The company says that with major markets, especially New York, still in COVID-19 shutdown and studios continuing to delay the releases of their would-be blockbusters, it can’t afford to continue to operate the share of its 536 total theaters that have been able to reopen amid the pandemic, or keep paying its roughly 40,000 employees. In the U.K., 127 Cineworld and Picturehouse theaters are also shuttering, with about 5,500 workers being furloughed.
The chain has 87 California locations, including theaters in downtown L.A., South Gate, and La Cañada Flintridge. All L.A.-area movie theaters have been closed since March.
The move comes on the heels of the news that MGM, Universal, and the producers of the 25th James Bond film, No Time to Die, have once again decided to delay its release, this time until April 2021. Also in perpetual holding patterns are likely box office juggernauts Wonder Woman 1984 and Black Widow.
Filmmakers are understandably skittish about unleashing their most expensive products during the pandemic. After its fifth weekend of theatrical release, Christopher Nolan’s Tenet remains on top of the charts having earned a total of just $45.1 million domestically—making it the worst-performing number one movie since A Fish Called Wanda and Die Hard each dragged in $2.55 million in their tenth weekends in September 1988.

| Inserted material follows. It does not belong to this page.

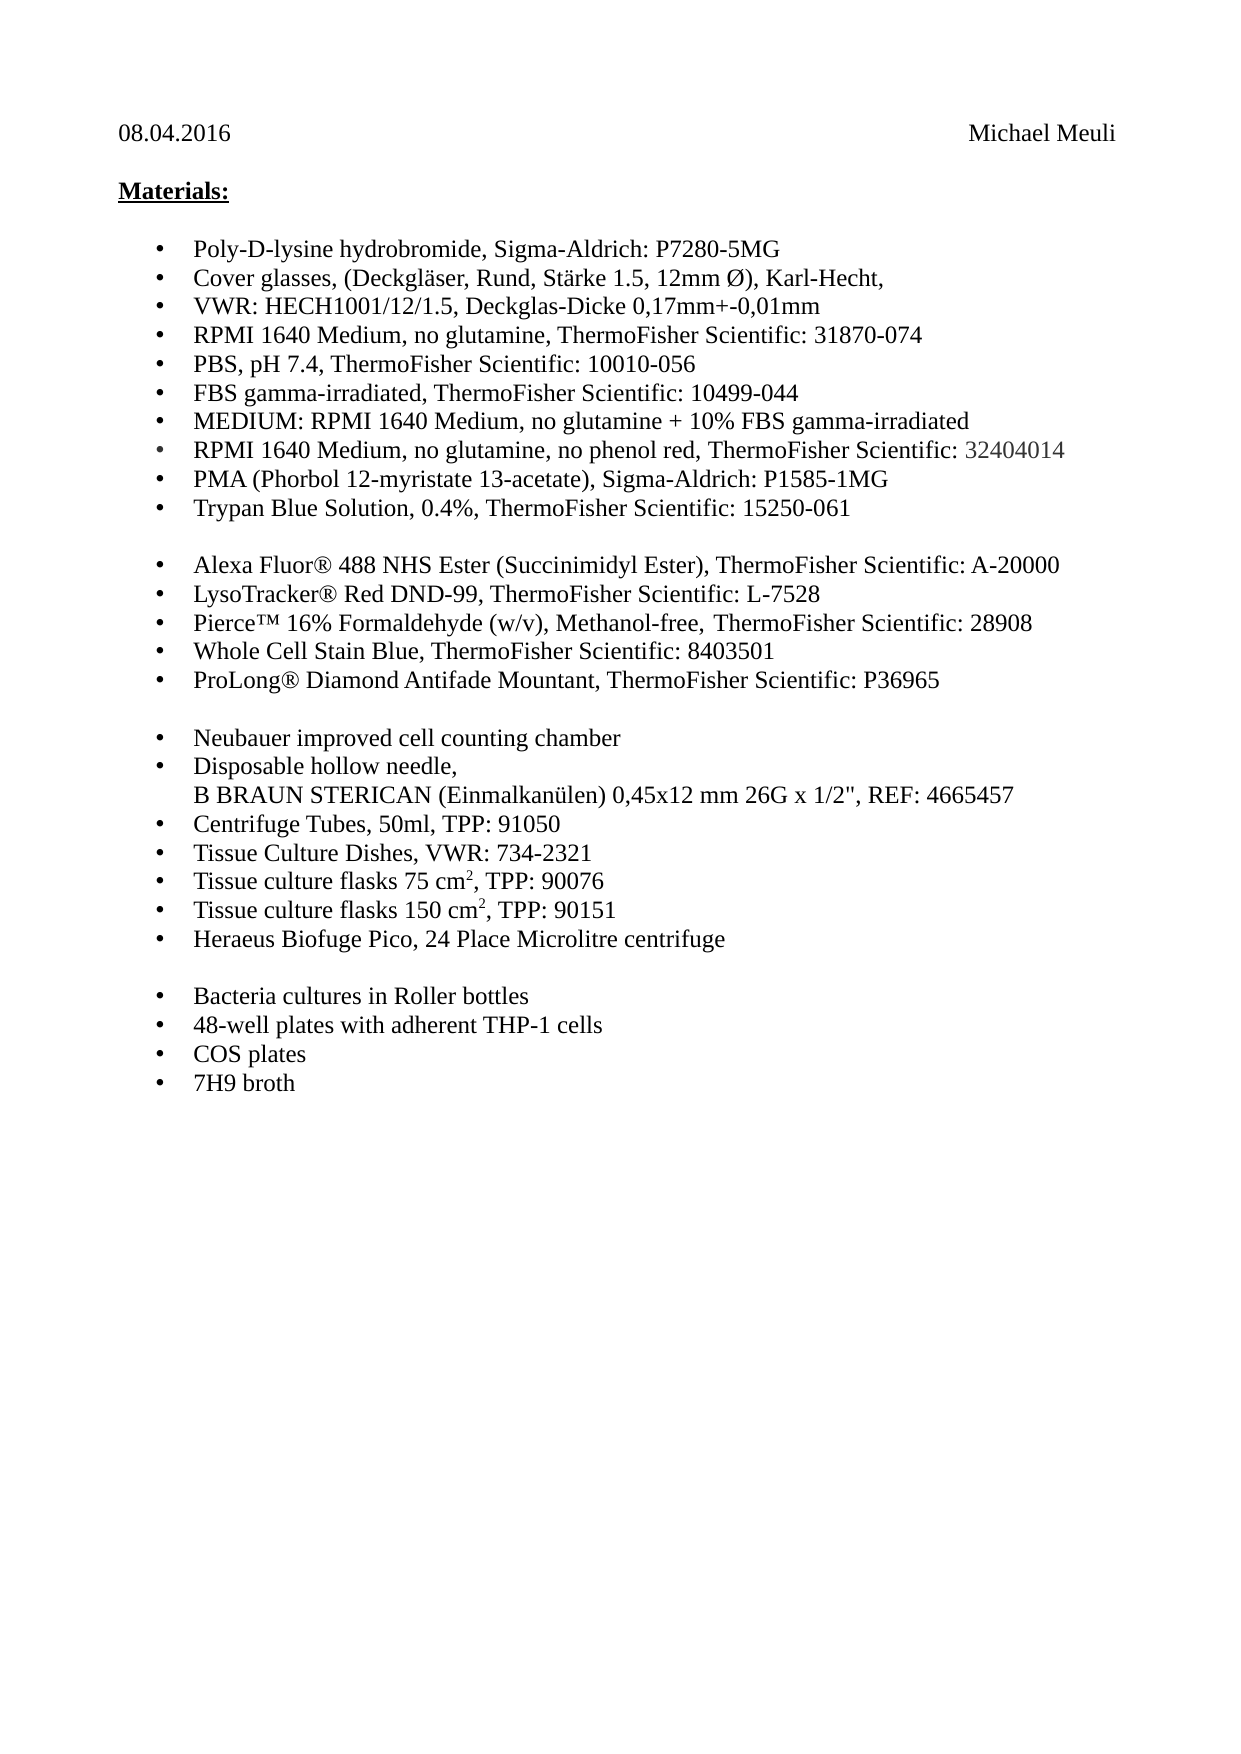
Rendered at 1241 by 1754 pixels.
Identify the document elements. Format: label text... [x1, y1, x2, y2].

Cineworld CEO Mookie Greidinger expressed particular frustration with New York’s often baffling response to crisis, saying in the statement, “Despite our work, positive feedback from our customers and the fact that there has been no evidence to date linking any COVID cases with cinemas, we have not been given a route to reopen in New York, although other indoor activities—like indoor dining, bowling and casinos were already allowed. The prolonged closures have had a detrimental impact on the release slate for the rest of the year, and, in turn, our ability to supply our customers with the lineup of blockbusters they’ve come to expect from us. As such, it is simply impossible to continue operations in our primary markets.”
As for when Regal’s 7,076 U.S. screens might light up again, Greidinger said, “Regal will continue to monitor the situation closely and will communicate any future plans to resume operations at the appropriate time, when key markets have more concrete guidance on their reopening status and, in turn, studios are able to bring their pipeline of major releases back to the big screen.”